On these datasets the RANK
method performed worse than random
selection. However, the trained LambdaMART model performed marginally
better than random selection. The lower performance of the model may be
due to the proxy-metrics’ lower than training datasets correlation to
the MCC as well as the OD and thresholding methods performing poorly in
general on these dataset. This is reiterated as seen by the RANK
method’s performance. However, the model is still valid with respect to
its ability to rank OD and thresholding problems.
Example
Below is a simple example of how to apply the RANK
method:
# Import libraries
from pyod.models.knn import KNN
from pyod.models.iforest import IForest
from pyod.models.pca import PCA
from pyod.models.mcd import MCD
from pyod.models.qmcd import QMCD
from pythresh.thresholds.filter import FILTER
from pythresh.utils.ranking import RANK
# Initialize models
clfs = [KNN(), IForest(), PCA(), MCD(), QMCD()]

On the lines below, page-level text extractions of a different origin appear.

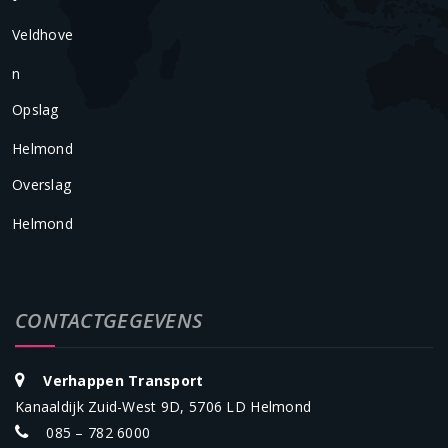
Veldhove
N
Opslag
Helmond
Overslag
Helmond
CONTACTGEGEVENS
Verhappen Transport
Kanaaldijk Zuid-West 9D, 5706 LD Helmond
085 – 782 6000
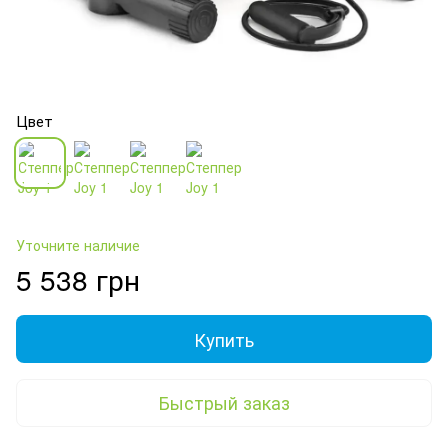
Цвет
Уточните наличие
5 538 грн
Купить
Быстрый заказ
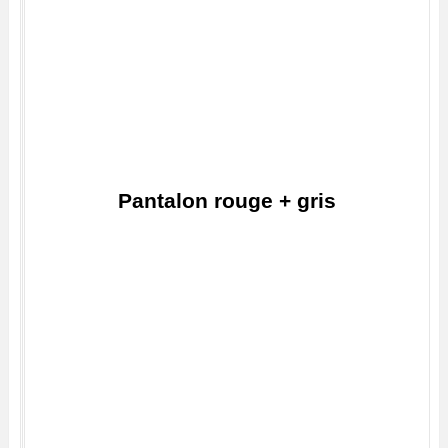
Pantalon rouge + gris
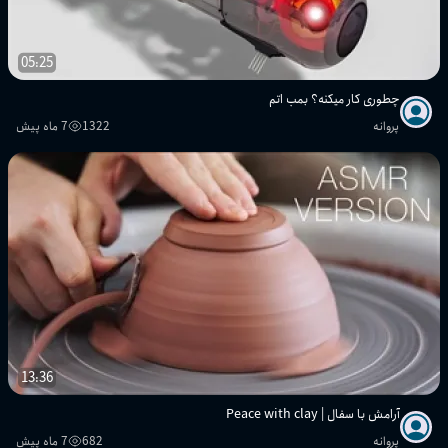
05:25
چطوری کار میکنه؟ بمب اتم
پروانه
1322
7 ماه پیش
13:36
آرامش با سفال | Peace with clay
پروانه
682
7 ماه پیش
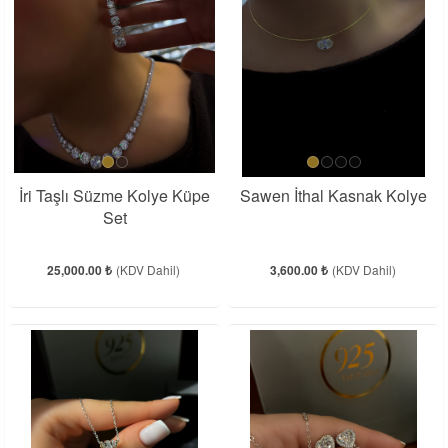
İri Taşlı Süzme Kolye Küpe
Sawen İthal Kasnak Kolye
Set
25,000.00 ₺
(KDV Dahil)
3,600.00 ₺
(KDV Dahil)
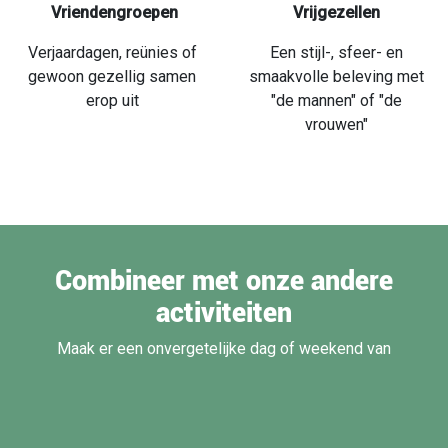
Vrijgezellen
Een stijl-, sfeer- en
smaakvolle beleving met
"de mannen" of "de
vrouwen"
Vriendengroepen
Verjaardagen, reünies of
gewoon gezellig samen
erop uit
Combineer met onze andere
activiteiten
Maak er een onvergetelijke dag of weekend van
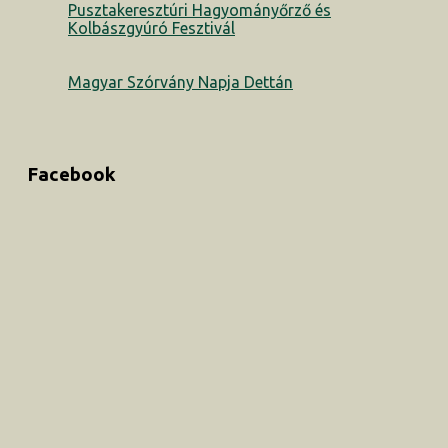
Pusztakeresztúri Hagyományőrző és
Kolbászgyúró Fesztivál
Magyar Szórvány Napja Dettán
Facebook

thres = FILTER() # or list of thresholder methods
# Get rankings
ranker = RANK(clfs, thres)
rankings = ranker.eval(X)
Final Notes
While the RANK
method is a useful tool to assist in selecting the
possible best outlier detection and thresholding method to use, it is
not infallible. The use of the trained LambdaMART model will be used by
default however the standard RANK
method can also be employed. It
has been noted from the tests above, that in general the ranked results
tended to return the best-to-worst performing outlier detection and
thresholding methods in the correct order. However, they were not
perfect. They at times exhibited incorrect orders and often the best
performing OD and thresholding method was in the top three rather than
being the top of the list. Additionally, some times well performing OD
and thresholding methods was ranked poorly.
Future work will test to see how effective this method is with regards
to other ranking OD and thresholding methods as well as how much better
it performs than simply picking the IForest
OD method.
Note that this method is under active development and the model and methods will be updated or upgraded in the future
The RANK
method should be used with discretion but hopefully provide
more clarity on which OD and thresholding method to select.